[Written tasks]
1 - List the appetizers named in the blog post below about the get-together hosted by Dian Pelangi.
2 - Carry on the blog post below about the get-together hosted by Dian Pelangi, starting after its last line.

[Document passage]
* START *
Dear Friend, Stranger and Cyberspacer,
Guanabana. Say that again. Guanabana. Yes. Guanabana restaurant in London is where I spent a few hours of my afternoon on the 4th of March. Why? Because Dian Pelangi was kind enough to host a get-together at the Kentish Town restaurant.
Surfing through my instagram feed on Monday night, I saw this post from the Indonesian fashion designer calling all London hijabis to this event. Naturally, silat-ul-rihim is a perfect excuse to attend, so I sorted out a simple outfit, missed some lectures and jumped on the 12:55 coach to London.
The casual setting of the restaurants and the filling appetizers of shrimp, fried squid, mozzarella balls (I think that’s what you call them) and a whole lot of other foods I can’t remember right now, made it a relaxing atmosphere. Kinda like we had just stopped by (some traveled all the way from Bristol and Southampton) at a friend’s house for a casual catch-up.
Despite having walked in during Dian Pelangi’s introductory talk (so embarrassing) and disrupted her speech (so so embarrassing) the humble and extremely down-to-earth designer welcomed me with a smiley ‘Asalamo-aleikum’ and proceeded with her talk.
Dian spoke of the growing hijab fashion trends in Indonesia and how far the scene has evolved; and of women, like all those in attendance, of how they inspire her. Then, as though we were old friends, she asked us all to introduce ourselves to each other and to talk about what inspires us, our styles.
See what I mean by down-to-earth and humble?
* END *
[Data section]
* START *
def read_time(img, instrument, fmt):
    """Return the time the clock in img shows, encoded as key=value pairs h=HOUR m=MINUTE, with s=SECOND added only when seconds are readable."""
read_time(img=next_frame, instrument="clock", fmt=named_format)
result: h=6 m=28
* END *
[The replies]
1 -
- Shrimp
- Fried squid
- Mozzarella balls

2 -
For most, modest instagramers and bloggers were their inspirations. Others mentioned Angelina Jolie and Elie Saab as inspirations, their styles giving them ideas about what to wear and how to ‘halalify’ outfits. Basma K, who was also in attendance spoke about her style, of how other fashion bloggers inspire her and mentioned that she loves adding colors to her outfits, and keeping them modest at all times.
We all shared something. Dian even had a hijab-style competition, where six ladies had to share a hijab style by making it on a model. The rest of us ladies had to vote from turbans with bows to volumized hijab styles. Unfortunately I can’t tell you who won since I had to leave early to catch my coach back home. Here are a few pictures to make up for it.
Yet I think the most inspiring part of the evening came from the stories and motivations shared by some of the women. They spoke of how hijab and the modest fashion scene can be used as da’wah to change the negative perceptions some may have about Muslims. How we are not invisible. How our hijabs are not hindrances and how our personalities, who we are, can shine through.
That we are here.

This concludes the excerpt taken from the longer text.